Chateau Renaissance's labels are remarkably handcrafted in watercolor painting, something which absorbs you into the time of centuries old conoisseurs.  Its logo, the lutin (an amusing goblin which popped up from the cork), is distinctively French.

The labels alone were an attraction.

On display that sunny Saturday were the champagnes and fruit wines which the Fingerlakes-based company has been famous for.   Its champagne selections include Naturel, Brut, Demi Sec, Doux, and Rouge.
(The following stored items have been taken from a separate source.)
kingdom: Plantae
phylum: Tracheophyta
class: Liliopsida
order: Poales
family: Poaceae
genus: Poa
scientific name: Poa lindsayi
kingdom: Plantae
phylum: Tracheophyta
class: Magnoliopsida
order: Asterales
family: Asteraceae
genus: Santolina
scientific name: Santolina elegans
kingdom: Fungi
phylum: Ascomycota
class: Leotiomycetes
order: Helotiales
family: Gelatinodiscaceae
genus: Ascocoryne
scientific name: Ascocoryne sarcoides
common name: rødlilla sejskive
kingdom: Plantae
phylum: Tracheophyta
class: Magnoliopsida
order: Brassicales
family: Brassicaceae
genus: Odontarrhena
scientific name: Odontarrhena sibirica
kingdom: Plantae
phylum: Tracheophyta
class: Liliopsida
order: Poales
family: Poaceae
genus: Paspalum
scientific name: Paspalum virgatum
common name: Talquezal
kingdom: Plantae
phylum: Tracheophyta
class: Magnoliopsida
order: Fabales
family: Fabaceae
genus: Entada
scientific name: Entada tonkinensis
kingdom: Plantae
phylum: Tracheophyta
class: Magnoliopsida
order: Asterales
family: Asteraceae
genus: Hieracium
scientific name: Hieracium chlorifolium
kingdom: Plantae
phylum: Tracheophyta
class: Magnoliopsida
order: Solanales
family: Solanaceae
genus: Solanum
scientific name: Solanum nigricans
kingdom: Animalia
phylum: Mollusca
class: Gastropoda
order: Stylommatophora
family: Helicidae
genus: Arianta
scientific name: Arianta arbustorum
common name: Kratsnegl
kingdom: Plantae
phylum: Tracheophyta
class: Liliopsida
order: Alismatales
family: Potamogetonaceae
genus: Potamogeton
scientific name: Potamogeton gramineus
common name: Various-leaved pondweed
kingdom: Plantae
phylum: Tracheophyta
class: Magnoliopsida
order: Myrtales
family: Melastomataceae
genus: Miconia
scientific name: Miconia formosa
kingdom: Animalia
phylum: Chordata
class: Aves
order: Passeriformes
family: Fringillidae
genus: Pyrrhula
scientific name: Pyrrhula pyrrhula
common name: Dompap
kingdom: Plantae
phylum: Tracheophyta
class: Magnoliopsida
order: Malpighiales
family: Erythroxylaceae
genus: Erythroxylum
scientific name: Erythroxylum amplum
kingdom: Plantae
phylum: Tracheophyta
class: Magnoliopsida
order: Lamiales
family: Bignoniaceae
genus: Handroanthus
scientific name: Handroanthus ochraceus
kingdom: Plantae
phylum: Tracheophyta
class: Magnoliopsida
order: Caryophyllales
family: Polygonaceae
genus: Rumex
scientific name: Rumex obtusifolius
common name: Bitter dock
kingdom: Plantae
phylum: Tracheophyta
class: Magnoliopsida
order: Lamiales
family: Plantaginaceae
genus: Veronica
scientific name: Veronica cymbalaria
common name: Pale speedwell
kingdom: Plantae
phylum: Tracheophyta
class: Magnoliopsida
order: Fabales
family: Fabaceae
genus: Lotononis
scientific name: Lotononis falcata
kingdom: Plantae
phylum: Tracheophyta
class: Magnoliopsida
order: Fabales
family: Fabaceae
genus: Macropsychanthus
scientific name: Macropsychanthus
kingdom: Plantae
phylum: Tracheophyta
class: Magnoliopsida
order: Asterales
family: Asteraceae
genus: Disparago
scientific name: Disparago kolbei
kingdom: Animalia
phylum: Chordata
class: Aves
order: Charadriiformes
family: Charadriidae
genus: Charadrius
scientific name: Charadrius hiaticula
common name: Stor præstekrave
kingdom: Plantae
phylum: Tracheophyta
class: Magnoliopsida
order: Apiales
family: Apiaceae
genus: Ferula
Its Brut Champagne won a gold medal in California's 2001 Grand Harvest Awards wine competition, with a rating of 91 points from the judges panel.

Brut Champagne is one of five actual Methode Champenoise Champagnes (the process of blending wines) made one bottle at a time by Patrice, using a 400 year old recipe from his family  champagne cellars in the Loire Valley of France. Its cuvee wines are made in the traditional European style using spontaneous wild yeast fermentation.

The label used on the Naturel, Brut, Demi Sec, and Doux champagne bottles was commissioned by Serge DeMay, Patrice's father, for the DeMay-Gremy Champagne Cellars in France in 1933 while the artwork for the Rouge label is by Patrice which features a painting of his father working on the champagne dosage machine.

Champagne Rouge is for meat and chocolates, Demi Sec for light meats and salad/medium sweets, Naturel for any food, Brut for lobster and seafoods, and Doux for pastries.

Chateau Renaissance's "Fruit Sparkles" or champagnes dosed with 100% fruit wines are as amazing.  They come in Pear, Peach, Raspberry, Cranberry, Blackberry flavors.

Its white wines include Chardonnay, Reisling, Late Harvest Vignoles, D'Artagnan, Basset Blush, Joie de vidal, and Frosty and the red wines are Merlot, Sangria, DeChaunac, Cabernet Franc, and Vineyard House.  All the wines are completely from local grapes and pressed at the winery.

I bought the Cranberry and Raspberry fruit sparkles, on a discounted price.

Then Patrice comes back to the booth, in bright red shirt and beige shorts.  "It is hard doing business these days. People buy 3-4 bottles instead of the usual 2 boxes at Fingerlakes. That is why we are here at the flea market," he immediately said.

Survival is the name of the game, Patrice said, who had to cut on labor cost and work the entire business process all by himself and his wife. He admitted to having lost $60,000 in revenues last year.  The recession also meant aggressive marketing in the midst of cut throat competition.

He has some bitter words at political leadership today.  "This is the worst presidency in my entire business life," Patrice opines. He believes that taxing small entrepreneurs like him who earn $250,000 isn't a good idea.  "The taxes are killing small entrepreneurs. We better have someone who can straighten things out."

It is not surprising for many businessmen like Patrice to admire Presidents Reagan and Clinton, who were staunch bipartisan leaders who stood in the middle to unify the ideals of the Democrats and Republicans in the economic and fiscal spheres.  A seasoned winemaker, Patrice also teaches wine making at the Corning College in upstate New York.

He said he doesn't see hope in President Obama and wished that things change in Washington by November, to breathe a new life into his business. Meantime, his centuries old family enterprise is on survival mode.